On Sept. 11, 2001, Jane Swift had been acting governor of Massachusetts for five months. She lived with her husband and three kids, including infant twins, three hours west of Boston. She was at home with her family that morning when news broke that a plane had hit one of the Twin Towers in New York.
Over the coming weeks and months, Swift led a state that was reeling. She met with families of Massachusetts residents killed in the 9/11 attacks, and she and her administration scrutinized security at Logan Airport and across the state.
Swift will deliver the keynote address tomorrow at the state's official 9/11 commemoration ceremony. She spoke with WBUR's Jack Lepiarz on All Things Considered about her memories of Sept. 11 and reflections on all that has happened since.
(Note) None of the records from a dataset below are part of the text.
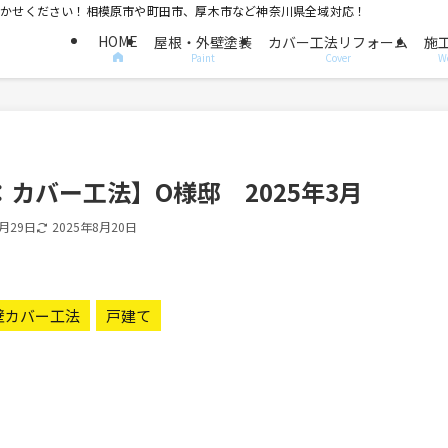
におまかせください！相模原市や町田市、厚木市など神奈川県全域対応！
HOME
屋根・外壁塗装
カバー工法リフォーム
施
Paint
Cover
W
カバー工法】O様邸 2025年3月
3月29日
2025年8月20日
壁カバー工法
戸建て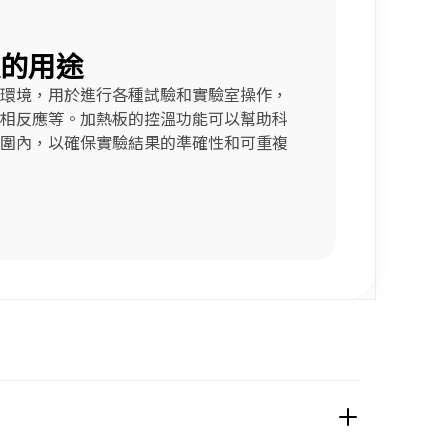
的用途
環境，用於進行各種試驗和實驗室操作，
相反應等。加熱板的控溫功能可以幫助科
圍內，以確保實驗結果的準確性和可重複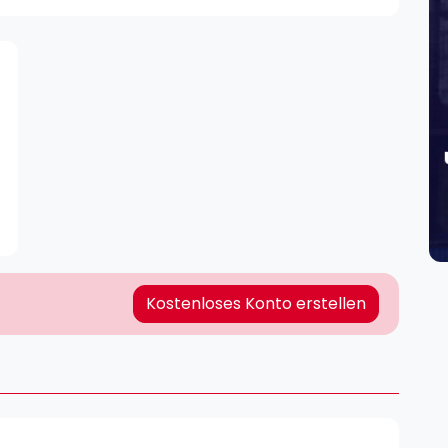
Lei
Do
Es
Kostenloses Konto erstellen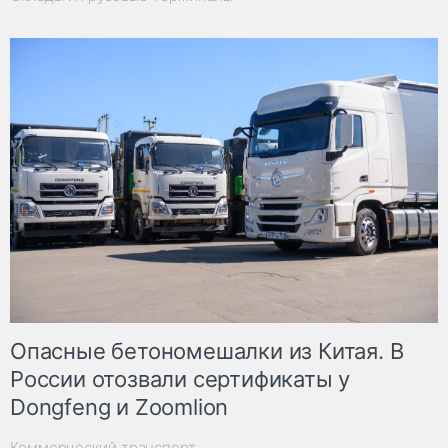
Опасные бетономешалки из Китая. В
России отозвали сертификаты у
Dongfeng и Zoomlion
Коммерческий транспорт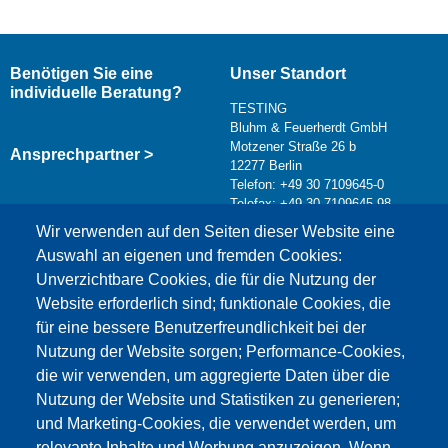
Benötigen Sie eine
Unser Standort
individuelle Beratung?
TESTING
Bluhm & Feuerherdt GmbH
Motzener Straße 26 b
Ansprechpartner >
12277 Berlin
Telefon: +49 30 7109645-0
Telefax: +49 30 7109645-98
Kontaktformular >
Wir verwenden auf den Seiten dieser Website eine
info@testing.de
Auswahl an eigenen und fremden Cookies:
Unverzichtbare Cookies, die für die Nutzung der
Website erforderlich sind; funktionale Cookies, die
für eine bessere Benutzerfreundlichkeit bei der
Nutzung der Website sorgen; Performance-Cookies,
die wir verwenden, um aggregierte Daten über die
Dieser Inhalt ist blockiert, da die Google Maps
Nutzung der Website und Statistiken zu generieren;
Cookies nicht akzeptiert wurden.
und Marketing-Cookies, die verwendet werden, um
relevante Inhalte und Werbung anzuzeigen. Wenn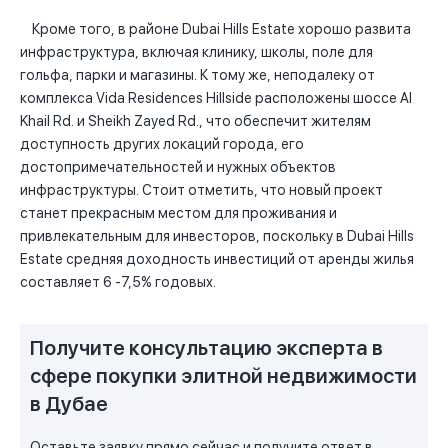
Кроме того, в районе Dubai Hills Estate хорошо развита
инфраструктура, включая клинику, школы, поле для
гольфа, парки и магазины. К тому же, неподалеку от
комплекса Vida Residences Hillside расположены шоссе Al
Khail Rd. и Sheikh Zayed Rd., что обеспечит жителям
доступность других локаций города, его
достопримечательностей и нужных объектов
инфраструктуры. Стоит отметить, что новый проект
станет прекрасным местом для проживания и
привлекательным для инвесторов, поскольку в Dubai Hills
Estate средняя доходность инвестиций от аренды жилья
составляет 6 -7,5% годовых.
Получите консультацию эксперта в
сфере покупки элитной недвижимости
в Дубае
Оставьте заявку прямо сейчас и получите ответ в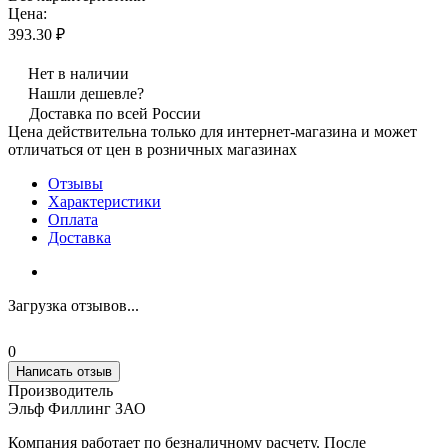
Цена:
393.30 ₽
Нет в наличии
Нашли дешевле?
Доставка по всей России
Цена действительна только для интернет-магазина и может
отличаться от цен в розничных магазинах
Отзывы
Характеристики
Оплата
Доставка
Загрузка отзывов...
0
Написать отзыв
Производитель
Эльф Филлинг ЗАО
Компания работает по безналичному расчету. После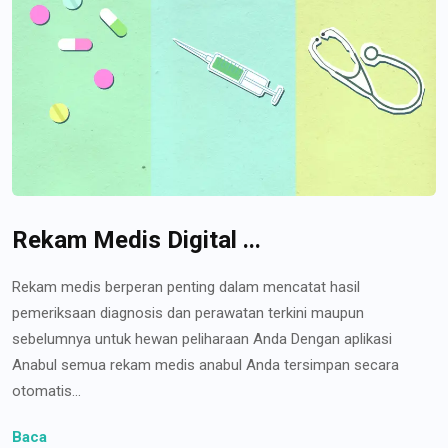
Rekam Medis Digital ...
Rekam medis berperan penting dalam mencatat hasil
pemeriksaan diagnosis dan perawatan terkini maupun
sebelumnya untuk hewan peliharaan Anda Dengan aplikasi
Anabul semua rekam medis anabul Anda tersimpan secara
otomatis...
Baca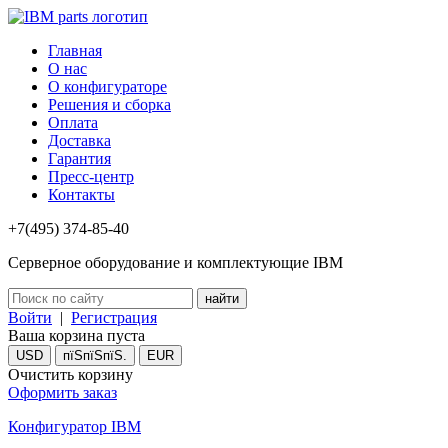
Главная
О нас
О конфигураторе
Решения и сборка
Оплата
Доставка
Гарантия
Пресс-центр
Контакты
+7(495) 374-85-40
Серверное оборудование и комплектующие IBM
Войти
|
Регистрация
Ваша корзина пуста
USD
пїЅпїЅпїЅ.
EUR
Очистить корзину
Оформить заказ
Конфигуратор IBM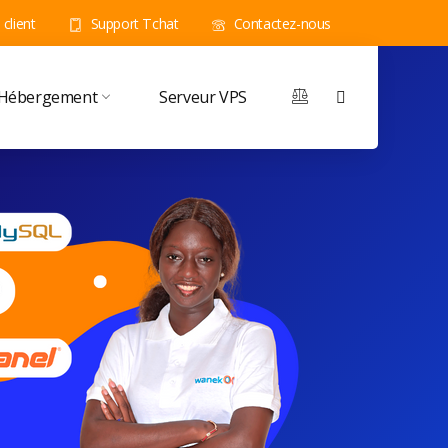
client
Support Tchat
Contactez-nous
Hébergement
Serveur VPS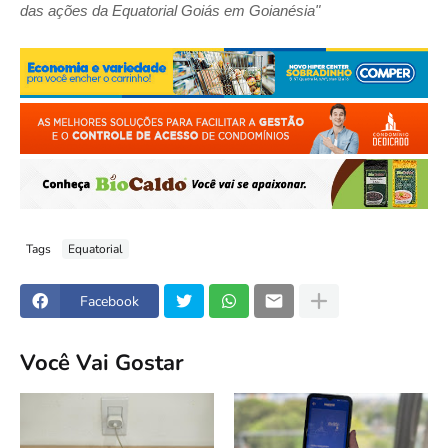
das ações da Equatorial Goiás em Goianésia"
Tags
Equatorial
Facebook
Você Vai Gostar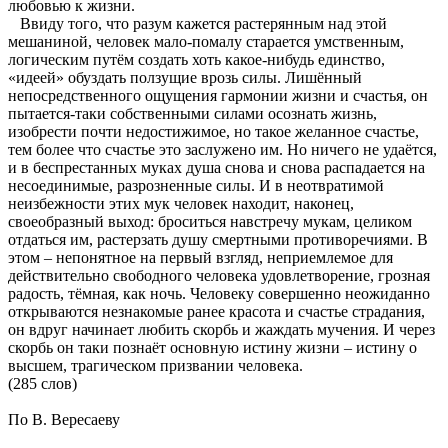
любовью к жизни.
Ввиду того, что разум кажется растерянным над этой
мешаниной, человек мало-помалу старается умственным,
логическим путём создать хоть какое-нибудь единство,
«идеей» обуздать ползущие врозь силы. Лишённый
непосредственного ощущения гармонии жизни и счастья, он
пытается-таки собственными силами осознать жизнь,
изобрести почти недостижимое, но такое желанное счастье,
тем более что счастье это заслужено им. Но ничего не удаётся,
и в беспрестанных муках душа снова и снова распадается на
несоединимые, разрозненные силы. И в неотвратимой
неизбежности этих мук человек находит, наконец,
своеобразный выход: броситься навстречу мукам, целиком
отдаться им, растерзать душу смертными противоречиями. В
этом – непонятное на первый взгляд, неприемлемое для
действительно свободного человека удовлетворение, грозная
радость, тёмная, как ночь. Человеку совершенно неожиданно
открываются незнакомые ранее красота и счастье страдания,
он вдруг начинает любить скорбь и жаждать мучения. И через
скорбь он таки познаёт основную истину жизни – истину о
высшем, трагическом призвании человека.
(285 слов)
По В. Вересаеву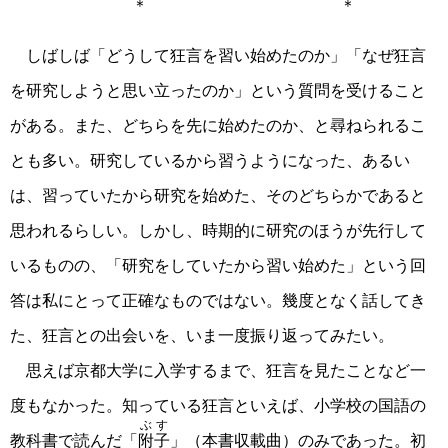
＊ ＊
しばしば「どうして狂言を習い始めたのか」「なぜ狂言
を研究しようと思い立ったのか」という質問を受けること
がある。また、どちらを先に始めたのか、と尋ねられるこ
とも多い。研究しているから習うようになった、あるい
は、習っていたから研究を始めた、そのどちらかであると
思われるらしい。しかし、時期的に研究のほうが先行して
いるものの、「研究をしていたから習い始めた」という回
答は私にとって正確なものではない。幾度となく話してき
た、狂言との出会いを、いま一度振り返ってみたい。
思えば京都大学に入学するまで、狂言を見たことなど一
度もなかった。知っている狂言といえば、小学校の国語の
ぶす
教科書で読んだ「
附子
」（本書収載曲）のみであった。初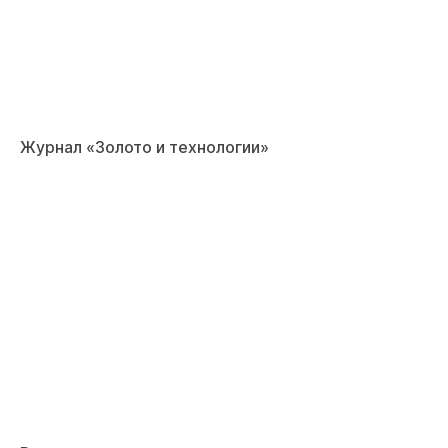
Журнал «Золото и технологии»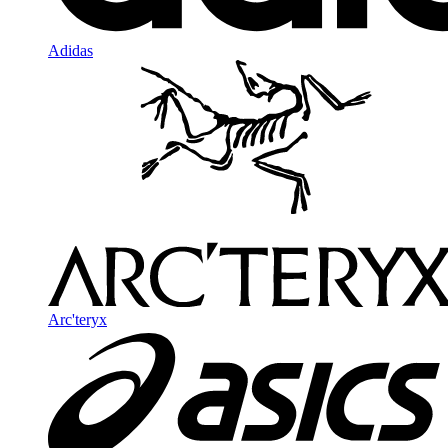
Adidas
Arc'teryx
On the moment she found out about the attack:
"That happened to be a morning when I was leaving a little bit later, because I was going to spend my first night away from my babies, which became so ironic to me because some of the stories that hit me the hardest on subsequent days was finding out that there were so many young mothers on that plane who had left their children sleeping at home that morning to go off on a business trip.
"But I had gone for a run. We all remember what a glorious day it was. And when I came back into the house, my husband mentioned that there had been some kind of weird accident in New York City ... So I was sort of half-listening to him, jumping in the shower. And not long after I had gotten into the shower, he was knocking on the door saying that my office had called from Boston and they needed to speak with me immediately ... 'They said specifically they couldn't wait for you to call them back. You need to come now.' ...
"No one realized yet it was terrorism. But we did know it was a hijacking, and we did know it had started at Logan [Airport] ... So job one was for me to get into the car that was coming at a very high rate of speed — the state police car — to pick me up and get to Boston and eastern Mass. as quickly as possible."
On her first priorities, which included deciding to proceed with that day's special election to fill the congressional seat that had opened when Congressman Joe Moakley of Boston died, surrounding herself with experts in terrorism and other specialties, and summoning her Catholic faith for strength:
"I did something that I remember so strongly on my way into eastern Mass. that day, which is I said a series ... of Hail Marys and Our Fathers, because the event was just so much bigger, I felt, than any person — single person in a leadership position — was completely prepared to deal with. And that's why to this day, I'm so grateful for the experts and individuals who on that day and subsequent days provided me with such great insight and advice ... People in that type of crisis needed to have some sense of stability ... And in that setting, you need to be able to lean on people with subject matter expertise to simplify a confusing situation ... to an understandable sort of, 'You will be safe. This is why. These are the steps we're taking.' "
On the call she got from her husband, a farmer, with what she would come to realize was very wise advice:
"He wanted me to make sure that before I spoke to anyone or made any decisions, I would stop and watch what was happening in New York, because he knew that hearing about the collapse of the Twin Towers was something that you really could not process the enormity of unless you saw it. And we were on the phone and he said, 'Jane, the tower just — the first one — just collapsed.' And I remember being so angry with him because I thought he was exaggerating ... But until I saw on the television screen what had happened, I think for all of us as Americans, that scene of that tower coming down just changed our perceptions of vulnerability, for sure."
On the moments that hit hardest, including when she talked with families who had lost loved ones in the terrorist attacks:
"I have vivid memories, many of them very personal, about many of the interactions with those families, and I think of them very often. But I also realize that any emotions that I had pale in comparison to what those families went through. And the dignity and grace, the generosity that they have shown ... is something that I know isn't as sexy or glamorous as a lot of the conflict and controversy that often makes the headlines. But I hope ... that's what we can take a moment to really bring some spotlight and focus to. So many of those families found a strength to not only just move on, but to give back to others, which I just find extraordinary."
On how she and her children experience 9/11 now, given that they were so young when it happened and therefore can't remember that time:
"Almost every 9/11 — which I often mark very privately — that I can remember, since they were really probably just even in elementary school, all three of my daughters would make sure to check in on me. They knew the stories that I held, the children their age that I worried about ...
"And so ... I have great hopes for their generation. They were formed by the aftermath of 9/11, and they are doing college ... with this virus completely impacting their experience ... And I know many — all — parents ... are terribly worried about the impact of COVID on their children. And that's one of the ways I hope we look to the 9/11 families. I know, because I heard their concerns, how much the parents were worried about the children left behind. And most of those children emerged and survived because of the way that their parents managed through that loss. Hopefully that can be an inspiration to parents who are worried about how they manage their own children through the crisis of COVID."
This segment aired on September 10, 2021.